The world of cheese can be perplexing for enthusiasts trying to differentiate between Gorgonzola Dolce, Dolcelatte, and Cambozola. I often hear customers using these three names interchangeably, but the truth is that these cheeses have notable distinctions deserving of closer examination. In this blog post, I will explore the variations in production and flavour of these three soft cheeses, illuminating their distinct characteristics and qualities.

Gorgonzola Dolce:

Gorgonzola Dolce is an artisan cheese crafted on a small scale, resulting in a more natural texture with a complex flavour and aroma. It is the original cheese that Dolcelatte and Cambozola imitate.

Originating from the Lombardy region of Italy, Gorgonzola Dolce derives its name from the town of Gorgonzola. What sets this cheese apart from other blue cheeses is its milder strain of penicillium mould, called penicillium glaucum, and a relatively short maturation period.

The Consorzio per la Tutela del Formaggio Gorgonzola strictly regulates its production to meet high-quality standards. It holds the prestigious PDO (Protected Designation of Origin) status from the European Union, ensuring that only cheese meeting specific production criteria from a designated geographical area can bear the name "Gorgonzola." This protection instils confidence in consumers regarding the authenticity and quality of the cheese they purchase.

With its gooey and spreadable texture, Gorgonzola Dolce pairs wonderfully with crackers or salads. It also serves as an excellent addition to any cheeseboard, especially for those who prefer a milder blue cheese, complemented by moderately wines such as Moscato d’Asti.

Gorgonzola Dolce


Dolcelatte and Cambozola, in contrast, are mass-produced cheeses made on an industrial scale by large-scale dairy companies. These modern production methods allow for high-volume production and consistent flavour and texture. 
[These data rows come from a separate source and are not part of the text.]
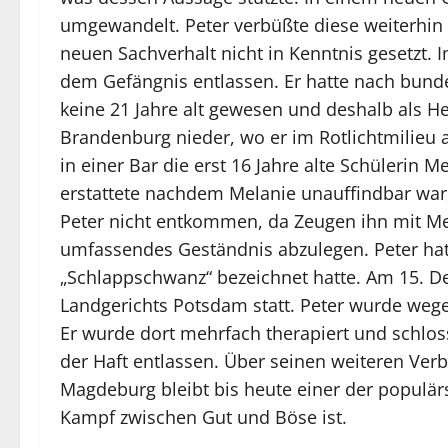
umgewandelt. Peter verbüßte diese weiterhin
neuen Sachverhalt nicht in Kenntnis gesetzt.
dem Gefängnis entlassen. Er hatte nach bunde
keine 21 Jahre alt gewesen und deshalb als He
Brandenburg nieder, wo er im Rotlichtmilieu 
in einer Bar die erst 16 Jahre alte Schülerin 
erstattete nachdem Melanie unauffindbar war,
Peter nicht entkommen, da Zeugen ihn mit Mel
umfassendes Geständnis abzulegen. Peter hatt
„Schlappschwanz“ bezeichnet hatte. Am 15. D
Landgerichts Potsdam statt. Peter wurde wegen
Er wurde dort mehrfach therapiert und schlos
der Haft entlassen. Über seinen weiteren Verbl
Magdeburg bleibt bis heute einer der populär
Kampf zwischen Gut und Böse ist.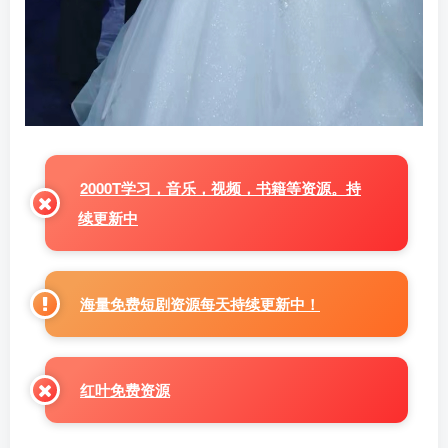
2000T学习，音乐，视频，书籍等资源。持
续更新中
海量免费短剧资源每天持续更新中！
红叶免费资源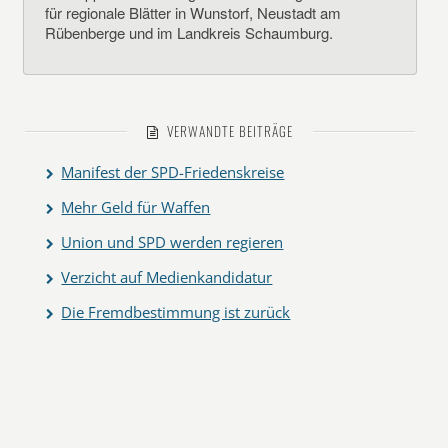
für regionale Blätter in Wunstorf, Neustadt am
Rübenberge und im Landkreis Schaumburg.
VERWANDTE BEITRÄGE
Manifest der SPD-Friedenskreise
Mehr Geld für Waffen
Union und SPD werden regieren
Verzicht auf Medienkandidatur
Die Fremdbestimmung ist zurück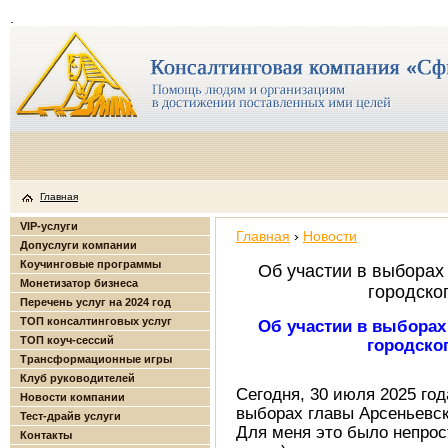
.
Главная
VIP-услуги
Главная
›
Новости
Допуслуги компании
Коучинговые программы
Об участии в выборах
Монетизатор бизнеса
городског
Перечень услуг на 2024 год
ТОП консалтинговых услуг
Об участии в выборах
ТОП коуч-сессий
городског
Трансформационные игры
Клуб руководителей
Сегодня, 30 июля 2025 год
Новости компании
выборах главы Арсеньевско
Тест-драйв услуги
Для меня это было непрост
Контакты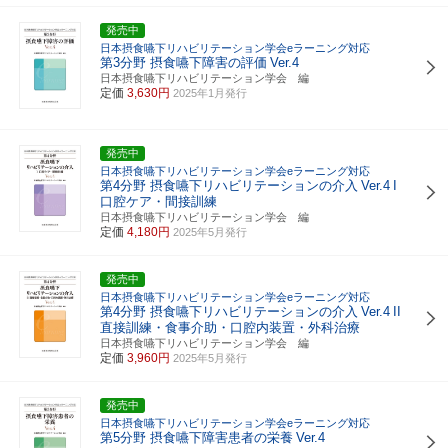
発売中
日本摂食嚥下リハビリテーション学会eラーニング対応
第3分野 摂食嚥下障害の評価
Ver.4
日本摂食嚥下リハビリテーション学会 編
定価
3,630円
2025年1月発行
発売中
日本摂食嚥下リハビリテーション学会eラーニング対応
第4分野 摂食嚥下リハビリテーションの介入
Ver.4
I
口腔ケア・間接訓練
日本摂食嚥下リハビリテーション学会 編
定価
4,180円
2025年5月発行
発売中
日本摂食嚥下リハビリテーション学会eラーニング対応
第4分野 摂食嚥下リハビリテーションの介入
Ver.4
II
直接訓練・食事介助・口腔内装置・外科治療
日本摂食嚥下リハビリテーション学会 編
定価
3,960円
2025年5月発行
発売中
日本摂食嚥下リハビリテーション学会eラーニング対応
第5分野 摂食嚥下障害患者の栄養
Ver.4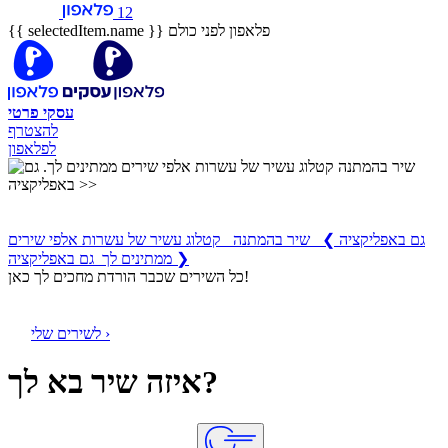
12
פלאפון לפני כולם
{{ selectedItem.name }}
עסקי
פרטי
להצטרף
לפלאפון
שיר בהמתנה
קטלוג עשיר של עשרות אלפי שירים ממתינים לך
גם באפליקציה
❯
שיר בהמתנה קטלוג עשיר של עשרות אלפי שירים
ממתינים לך גם באפליקציה ❯
כל השירים שכבר הורדת מחכים לך כאן!
לשירים שלי ›
איזה שיר בא לך?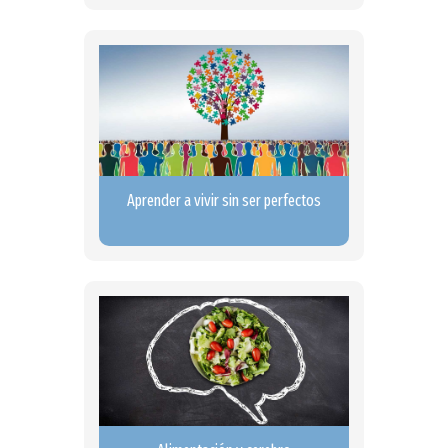
Aprender a vivir sin ser perfectos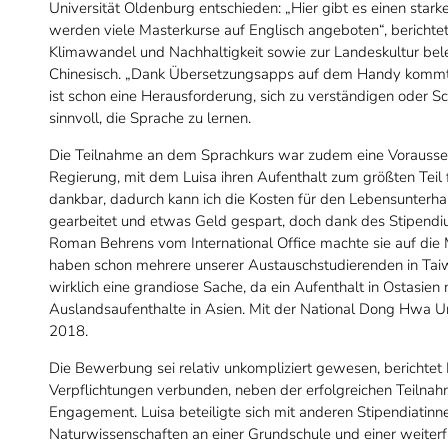
Universität Oldenburg entschieden: „Hier gibt es einen sta
werden viele Masterkurse auf Englisch angeboten“, berichtet 
Klimawandel und Nachhaltigkeit sowie zur Landeskultur bel
Chinesisch. „Dank Übersetzungsapps auf dem Handy kommt 
ist schon eine Herausforderung, sich zu verständigen oder Schi
sinnvoll, die Sprache zu lernen.
Die Teilnahme an dem Sprachkurs war zudem eine Vorausset
Regierung, mit dem Luisa ihren Aufenthalt zum größten Teil fi
dankbar, dadurch kann ich die Kosten für den Lebensunterhalt
gearbeitet und etwas Geld gespart, doch dank des Stipendi
Roman Behrens vom International Office machte sie auf die M
haben schon mehrere unserer Austauschstudierenden in Tai
wirklich eine grandiose Sache, da ein Aufenthalt in Ostasien m
Auslandsaufenthalte in Asien. Mit der National Dong Hwa Uni
2018.
Die Bewerbung sei relativ unkompliziert gewesen, berichtet L
Verpflichtungen verbunden, neben der erfolgreichen Teiln
Engagement. Luisa beteiligte sich mit anderen Stipendiatinn
Naturwissenschaften an einer Grundschule und einer weiterf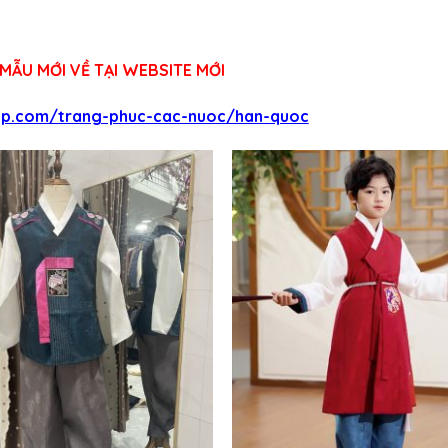
MẪU MỚI VỀ TẠI WEBSITE MỚI
op.com/trang-phuc-cac-nuoc/han-quoc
Dolcelatte, meaning "sweet milk" in Italian, is produced on a much larger scale than Gorgonzola Dolce, making it an industrially-produced cheese. While it is often compared to Gorgonzola Dolce, Dolcelatte has a firmer texture and less flavour due to its shorter aging period and less complex milk. Although it serves as a popular cooking cheese, it is less favoured for cheeseboards.


Cambozola, a German creation, is another industrially-produced cheese made on a much larger scale than Gorgonzola Dolce. Combining the styles of Camembert and Gorgonzola, Cambozola features a white rind and rich creamy texture. However, compared to artisan Camembert de Normandie and Gorgonzola Dolce, it has a more artificial taste and appearance.


In summary, Gorgonzola Dolce, Dolcelatte, and Cambozola are all soft blue cheeses made from cow's milk, but their key distinction lies in their production scale and therefore flavour. Gorgonzola Dolce, crafted on a small scale by artisans, exhibits a refined natural texture with a complex flavour and aroma. While Dolcelatte and Cambozola are suitable for cooking, those seeking a cheeseboard display with a more refined and complex flavour may prefer Gorgonzola Dolce.